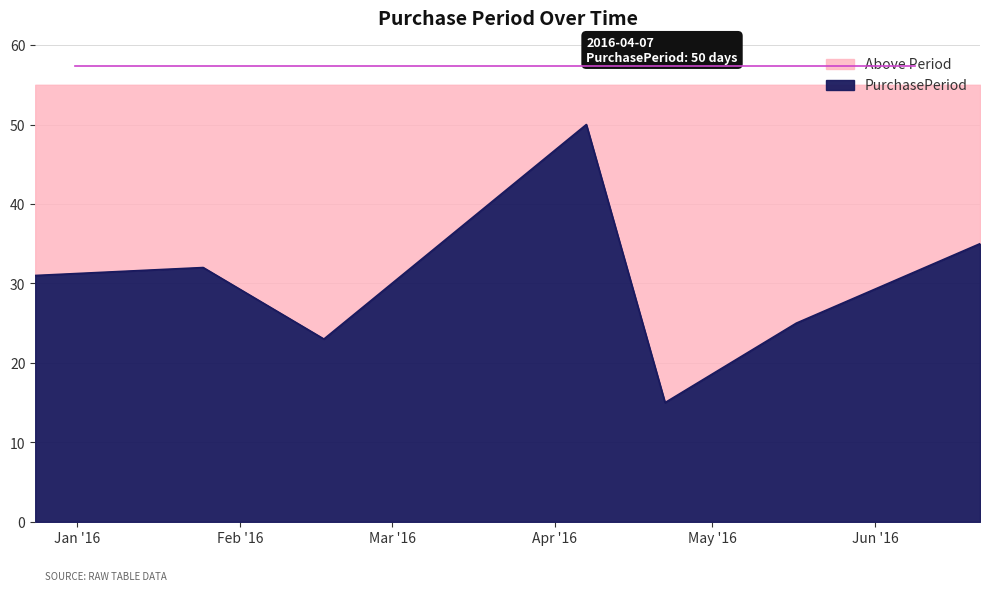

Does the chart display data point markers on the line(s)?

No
* * *
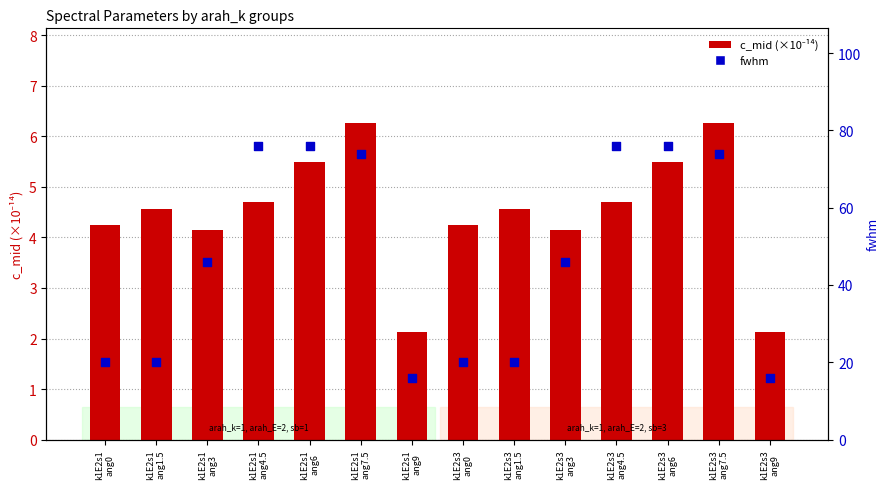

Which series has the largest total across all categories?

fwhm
---
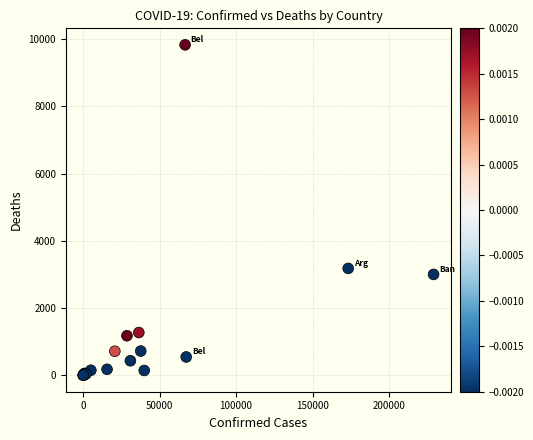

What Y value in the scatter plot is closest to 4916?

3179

◆ Exercise aim ◆
Please pull out every line of the material above that contains the word "markers".

◆ Answer section ◆
Does the chart display data point markers on the line(s)?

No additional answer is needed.